> _Records to process_
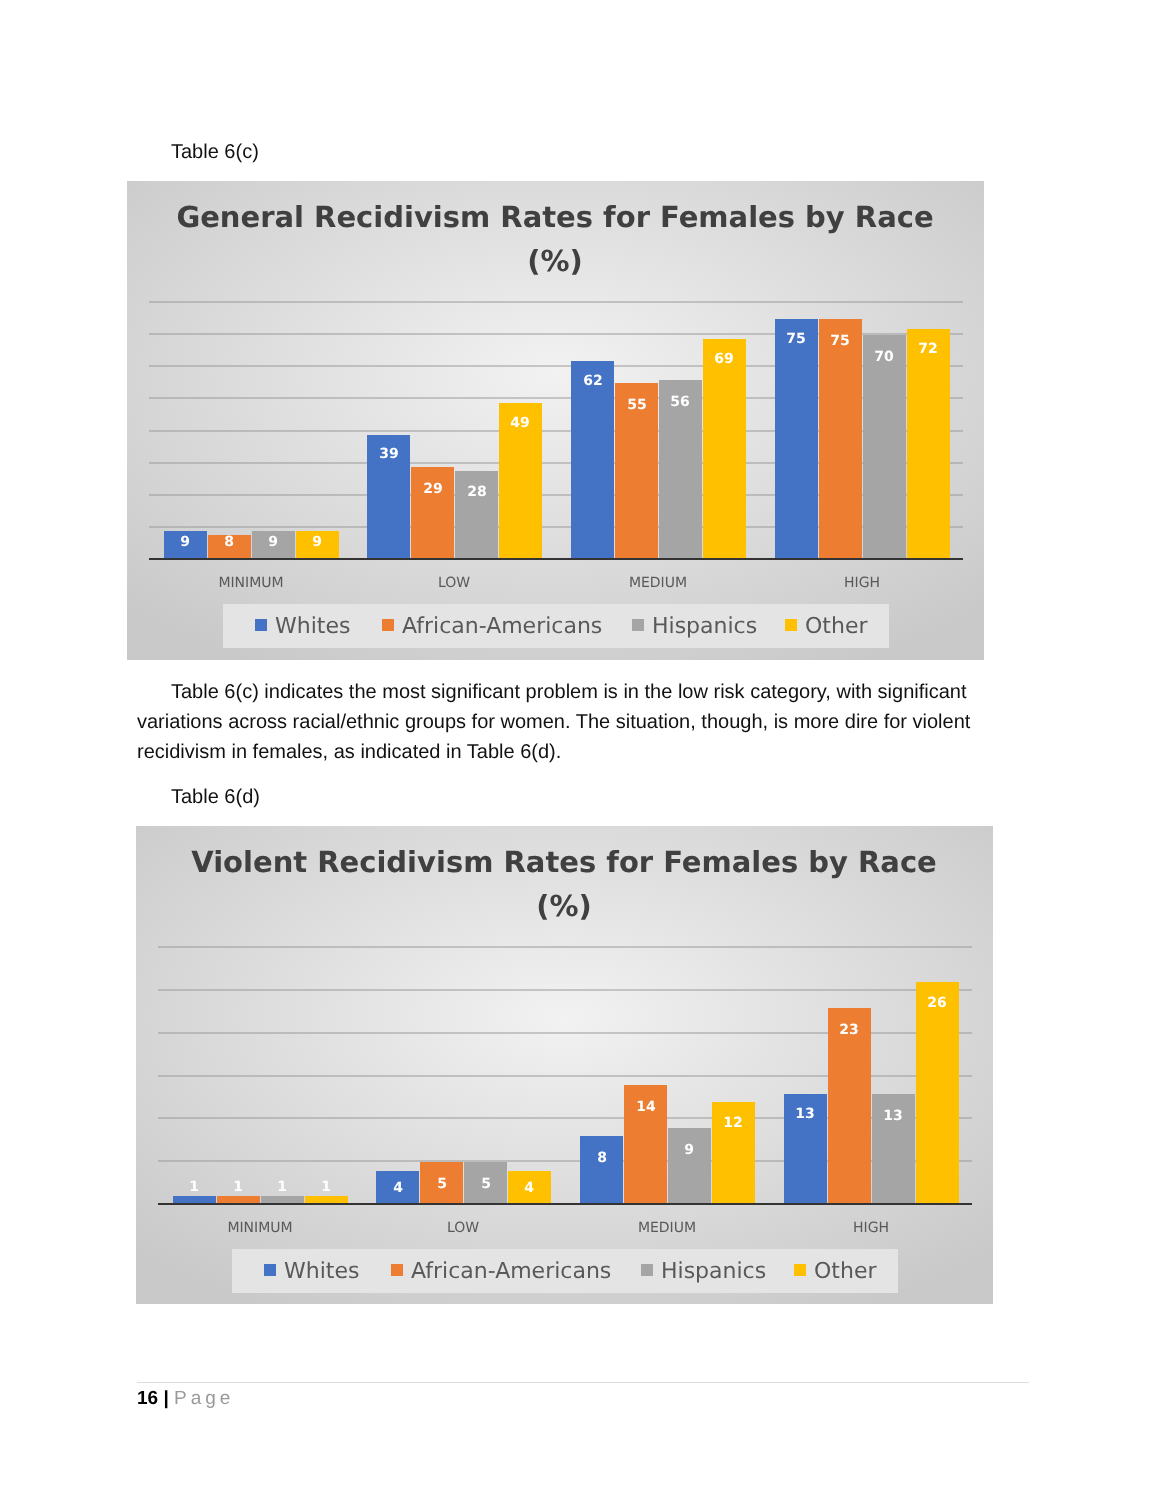Table 6(c)
General Recidivism Rates for Females by Race
(%)
9
8
9
9
39
29
28
49
62
55
56
69
75
75
70
72
MINIMUM
LOW
MEDIUM
HIGH
Whites
African-Americans
Hispanics
Other
Table 6(c) indicates the most significant problem is in the low risk category, with significant variations across racial/ethnic groups for women. The situation, though, is more dire for violent recidivism in females, as indicated in Table 6(d).
Table 6(d)
Violent Recidivism Rates for Females by Race
(%)
1
1
1
1
4
5
5
4
8
14
9
12
13
23
13
26
MINIMUM
LOW
MEDIUM
HIGH
Whites
African-Americans
Hispanics
Other
16 | Page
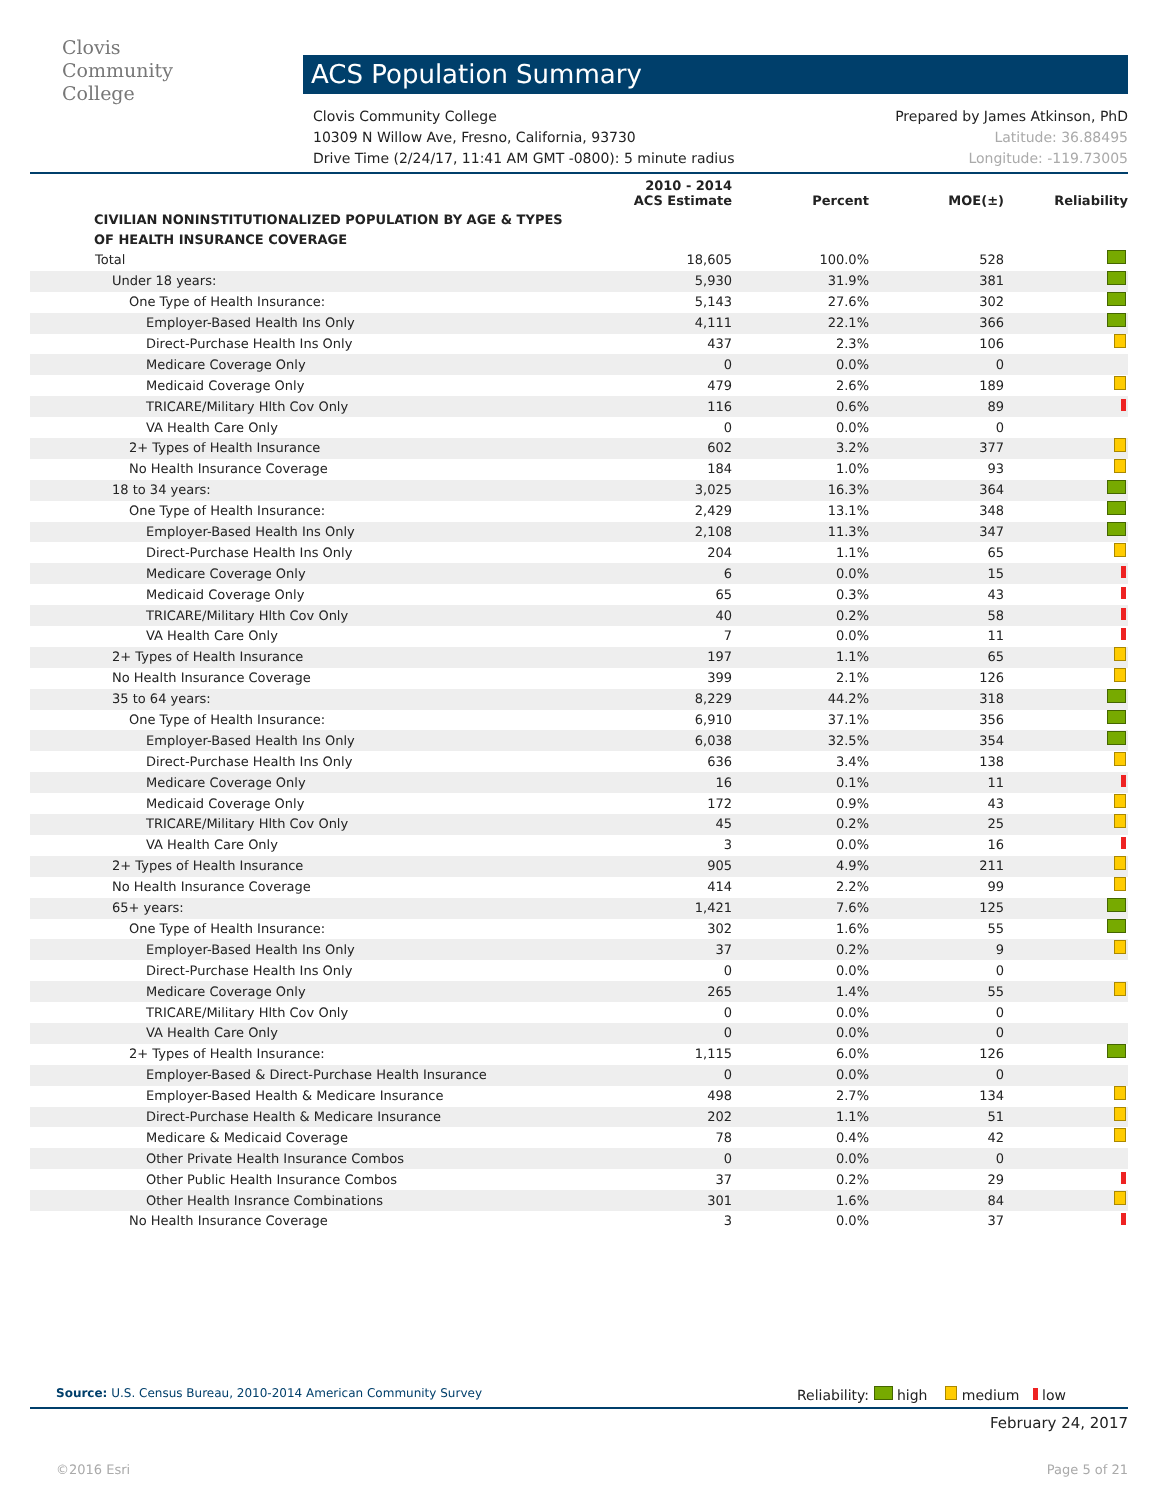Clovis
Community
College
ACS Population Summary
Clovis Community College Prepared by James Atkinson, PhD
10309 N Willow Ave, Fresno, California, 93730 Latitude: 36.88495
Drive Time (2/24/17, 11:41 AM GMT -0800): 5 minute radius Longitude: -119.73005
| | 2010 - 2014 ACS Estimate | Percent | MOE(±) | Reliability |
| --- | --- | --- | --- | --- |
| CIVILIAN NONINSTITUTIONALIZED POPULATION BY AGE & TYPES OF HEALTH INSURANCE COVERAGE | | | | |
| Total | 18,605 | 100.0% | 528 | |
| Under 18 years: | 5,930 | 31.9% | 381 | |
| One Type of Health Insurance: | 5,143 | 27.6% | 302 | |
| Employer-Based Health Ins Only | 4,111 | 22.1% | 366 | |
| Direct-Purchase Health Ins Only | 437 | 2.3% | 106 | |
| Medicare Coverage Only | 0 | 0.0% | 0 | |
| Medicaid Coverage Only | 479 | 2.6% | 189 | |
| TRICARE/Military Hlth Cov Only | 116 | 0.6% | 89 | |
| VA Health Care Only | 0 | 0.0% | 0 | |
| 2+ Types of Health Insurance | 602 | 3.2% | 377 | |
| No Health Insurance Coverage | 184 | 1.0% | 93 | |
| 18 to 34 years: | 3,025 | 16.3% | 364 | |
| One Type of Health Insurance: | 2,429 | 13.1% | 348 | |
| Employer-Based Health Ins Only | 2,108 | 11.3% | 347 | |
| Direct-Purchase Health Ins Only | 204 | 1.1% | 65 | |
| Medicare Coverage Only | 6 | 0.0% | 15 | |
| Medicaid Coverage Only | 65 | 0.3% | 43 | |
| TRICARE/Military Hlth Cov Only | 40 | 0.2% | 58 | |
| VA Health Care Only | 7 | 0.0% | 11 | |
| 2+ Types of Health Insurance | 197 | 1.1% | 65 | |
| No Health Insurance Coverage | 399 | 2.1% | 126 | |
| 35 to 64 years: | 8,229 | 44.2% | 318 | |
| One Type of Health Insurance: | 6,910 | 37.1% | 356 | |
| Employer-Based Health Ins Only | 6,038 | 32.5% | 354 | |
| Direct-Purchase Health Ins Only | 636 | 3.4% | 138 | |
| Medicare Coverage Only | 16 | 0.1% | 11 | |
| Medicaid Coverage Only | 172 | 0.9% | 43 | |
| TRICARE/Military Hlth Cov Only | 45 | 0.2% | 25 | |
| VA Health Care Only | 3 | 0.0% | 16 | |
| 2+ Types of Health Insurance | 905 | 4.9% | 211 | |
| No Health Insurance Coverage | 414 | 2.2% | 99 | |
| 65+ years: | 1,421 | 7.6% | 125 | |
| One Type of Health Insurance: | 302 | 1.6% | 55 | |
| Employer-Based Health Ins Only | 37 | 0.2% | 9 | |
| Direct-Purchase Health Ins Only | 0 | 0.0% | 0 | |
| Medicare Coverage Only | 265 | 1.4% | 55 | |
| TRICARE/Military Hlth Cov Only | 0 | 0.0% | 0 | |
| VA Health Care Only | 0 | 0.0% | 0 | |
| 2+ Types of Health Insurance: | 1,115 | 6.0% | 126 | |
| Employer-Based & Direct-Purchase Health Insurance | 0 | 0.0% | 0 | |
| Employer-Based Health & Medicare Insurance | 498 | 2.7% | 134 | |
| Direct-Purchase Health & Medicare Insurance | 202 | 1.1% | 51 | |
| Medicare & Medicaid Coverage | 78 | 0.4% | 42 | |
| Other Private Health Insurance Combos | 0 | 0.0% | 0 | |
| Other Public Health Insurance Combos | 37 | 0.2% | 29 | |
| Other Health Insrance Combinations | 301 | 1.6% | 84 | |
| No Health Insurance Coverage | 3 | 0.0% | 37 | |
Source: U.S. Census Bureau, 2010-2014 American Community Survey Reliability: high medium low
February 24, 2017
©2016 Esri Page 5 of 21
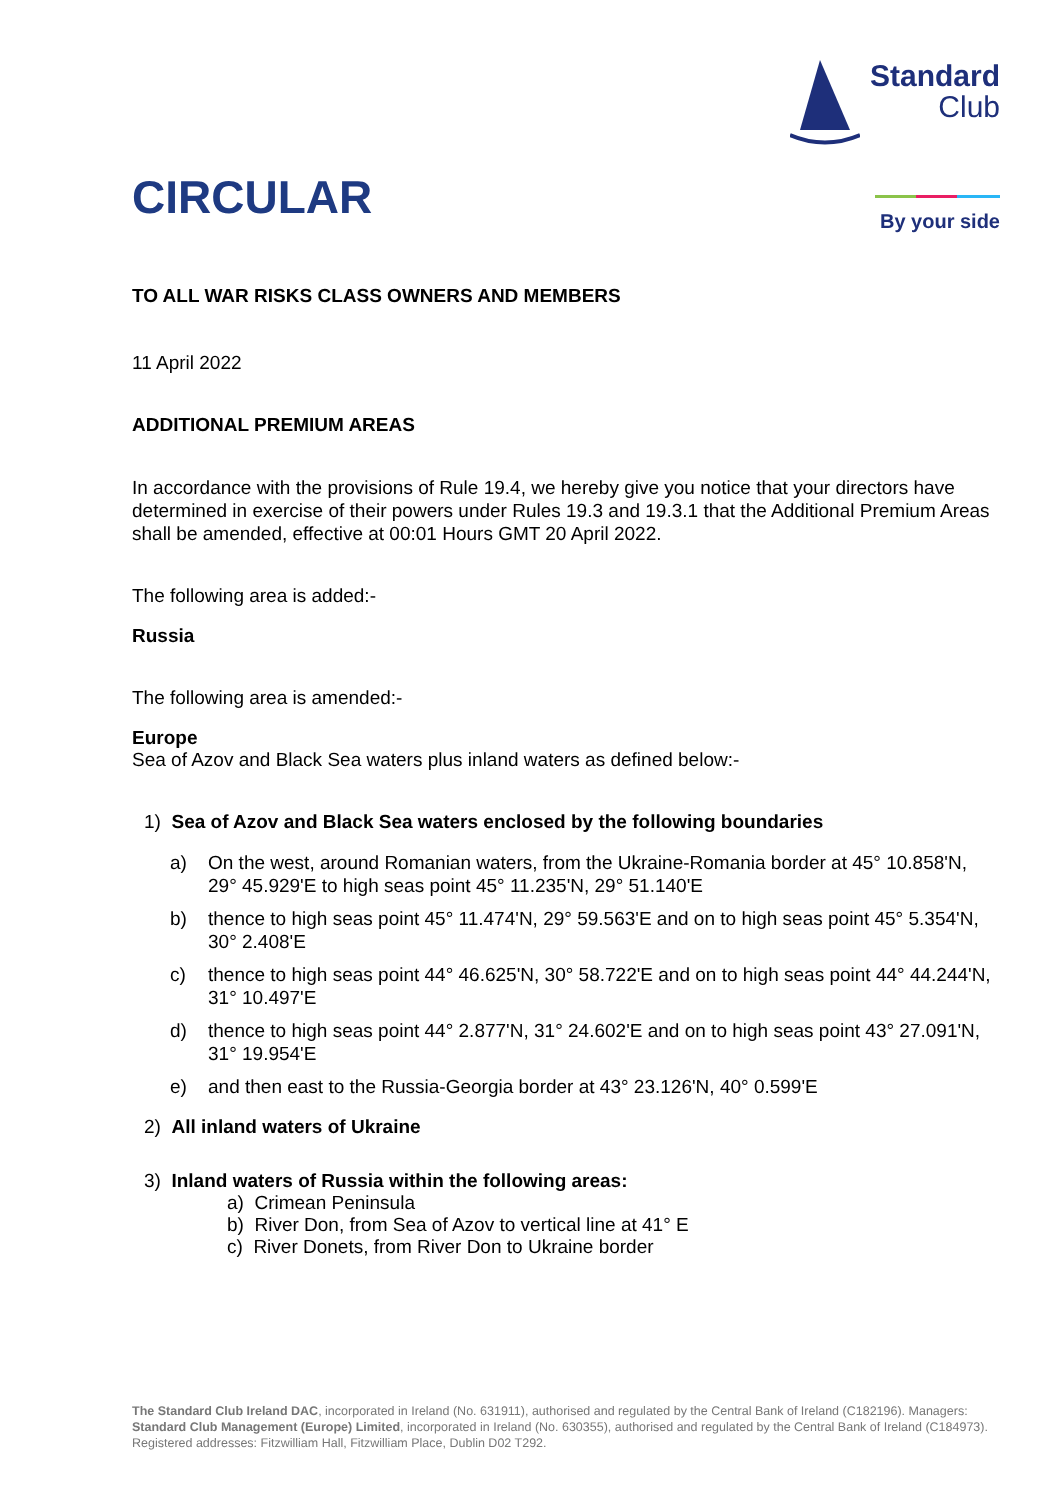CIRCULAR
Standard
Club
By your side
TO ALL WAR RISKS CLASS OWNERS AND MEMBERS
11 April 2022
ADDITIONAL PREMIUM AREAS
In accordance with the provisions of Rule 19.4, we hereby give you notice that your directors have determined in exercise of their powers under Rules 19.3 and 19.3.1 that the Additional Premium Areas shall be amended, effective at 00:01 Hours GMT 20 April 2022.
The following area is added:-
Russia
The following area is amended:-
Europe
Sea of Azov and Black Sea waters plus inland waters as defined below:-
1) Sea of Azov and Black Sea waters enclosed by the following boundaries
a) On the west, around Romanian waters, from the Ukraine-Romania border at 45° 10.858'N, 29° 45.929'E to high seas point 45° 11.235'N, 29° 51.140'E
b) thence to high seas point 45° 11.474'N, 29° 59.563'E and on to high seas point 45° 5.354'N, 30° 2.408'E
c) thence to high seas point 44° 46.625'N, 30° 58.722'E and on to high seas point 44° 44.244'N, 31° 10.497'E
d) thence to high seas point 44° 2.877'N, 31° 24.602'E and on to high seas point 43° 27.091'N, 31° 19.954'E
e) and then east to the Russia-Georgia border at 43° 23.126'N, 40° 0.599'E
2) All inland waters of Ukraine
3) Inland waters of Russia within the following areas:
a) Crimean Peninsula
b) River Don, from Sea of Azov to vertical line at 41° E
c) River Donets, from River Don to Ukraine border
The Standard Club Ireland DAC, incorporated in Ireland (No. 631911), authorised and regulated by the Central Bank of Ireland (C182196). Managers: Standard Club Management (Europe) Limited, incorporated in Ireland (No. 630355), authorised and regulated by the Central Bank of Ireland (C184973). Registered addresses: Fitzwilliam Hall, Fitzwilliam Place, Dublin D02 T292.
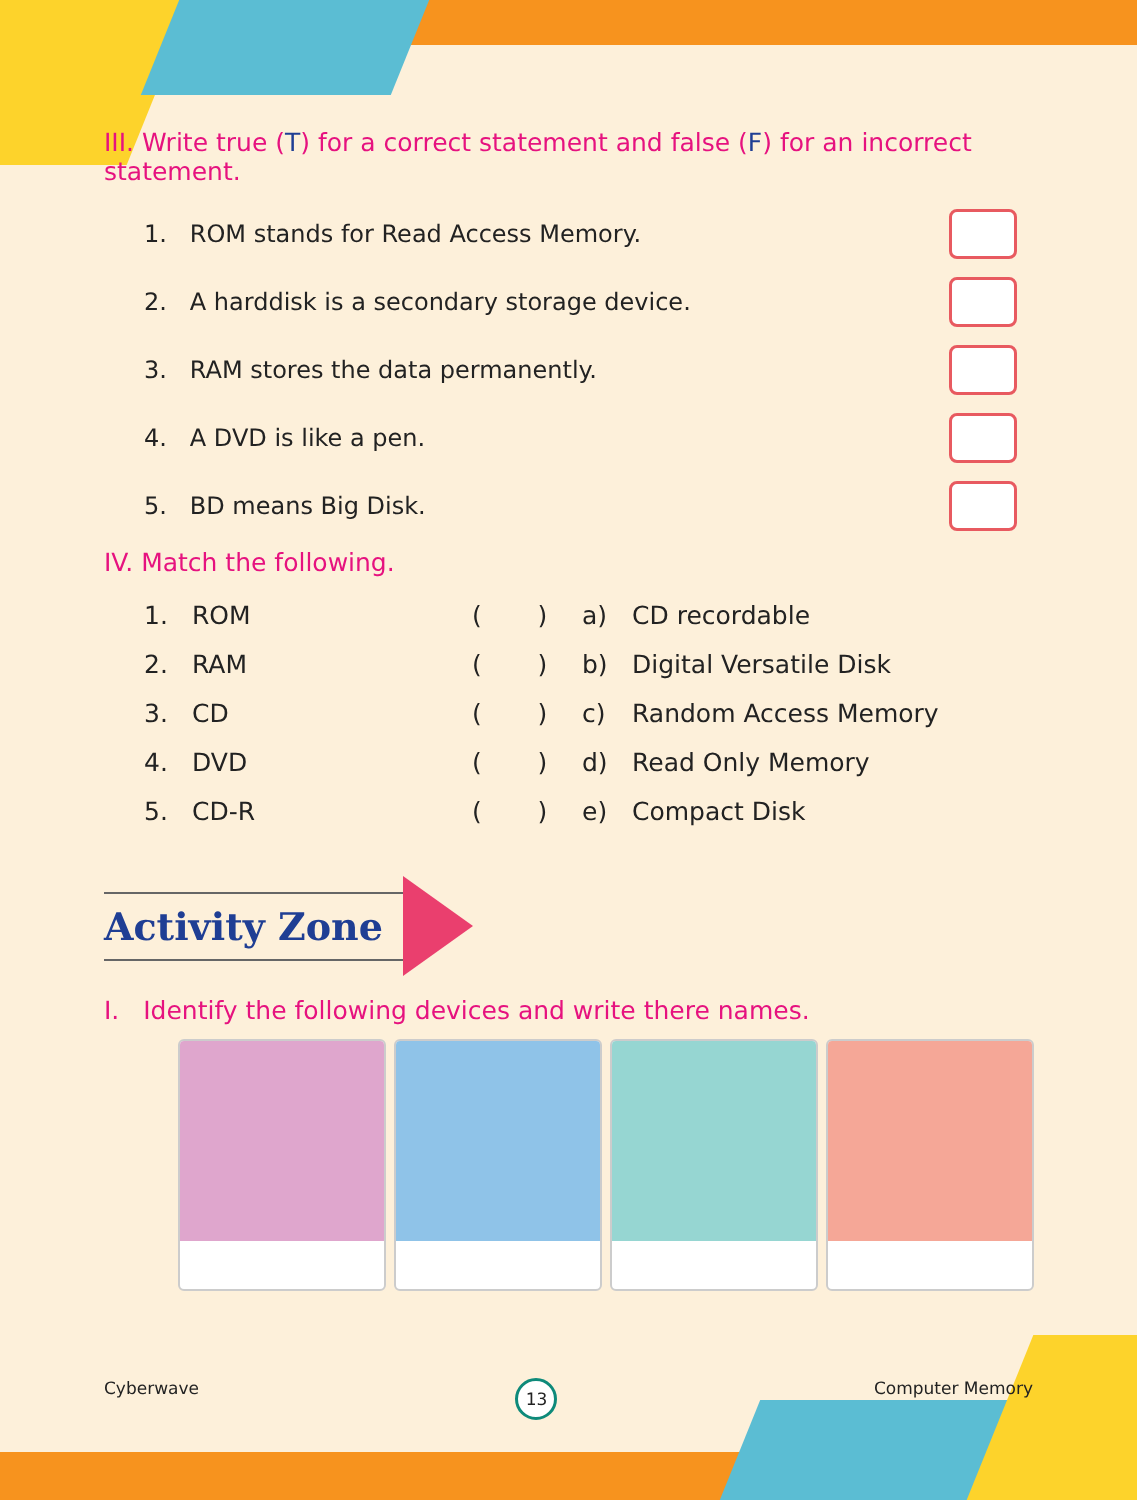III. Write true (T) for a correct statement and false (F) for an incorrect statement.
1. ROM stands for Read Access Memory.
2. A harddisk is a secondary storage device.
3. RAM stores the data permanently.
4. A DVD is like a pen.
5. BD means Big Disk.
IV. Match the following.
| 1. | ROM | ( ) | a) | CD recordable |
| 2. | RAM | ( ) | b) | Digital Versatile Disk |
| 3. | CD | ( ) | c) | Random Access Memory |
| 4. | DVD | ( ) | d) | Read Only Memory |
| 5. | CD-R | ( ) | e) | Compact Disk |
Activity Zone
I. Identify the following devices and write there names.
Cyberwave 13 Computer Memory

> _What you will do_
In the material above, find the line containing "31.9% | 381 | |" and the line containing "16.3% | 364 | |", then write out exactly those two lines and every line between them, and nothing more.

> _Exercise result_
| Under 18 years: | 5,930 | 31.9% | 381 | |
| One Type of Health Insurance: | 5,143 | 27.6% | 302 | |
| Employer-Based Health Ins Only | 4,111 | 22.1% | 366 | |
| Direct-Purchase Health Ins Only | 437 | 2.3% | 106 | |
| Medicare Coverage Only | 0 | 0.0% | 0 | |
| Medicaid Coverage Only | 479 | 2.6% | 189 | |
| TRICARE/Military Hlth Cov Only | 116 | 0.6% | 89 | |
| VA Health Care Only | 0 | 0.0% | 0 | |
| 2+ Types of Health Insurance | 602 | 3.2% | 377 | |
| No Health Insurance Coverage | 184 | 1.0% | 93 | |
| 18 to 34 years: | 3,025 | 16.3% | 364 | |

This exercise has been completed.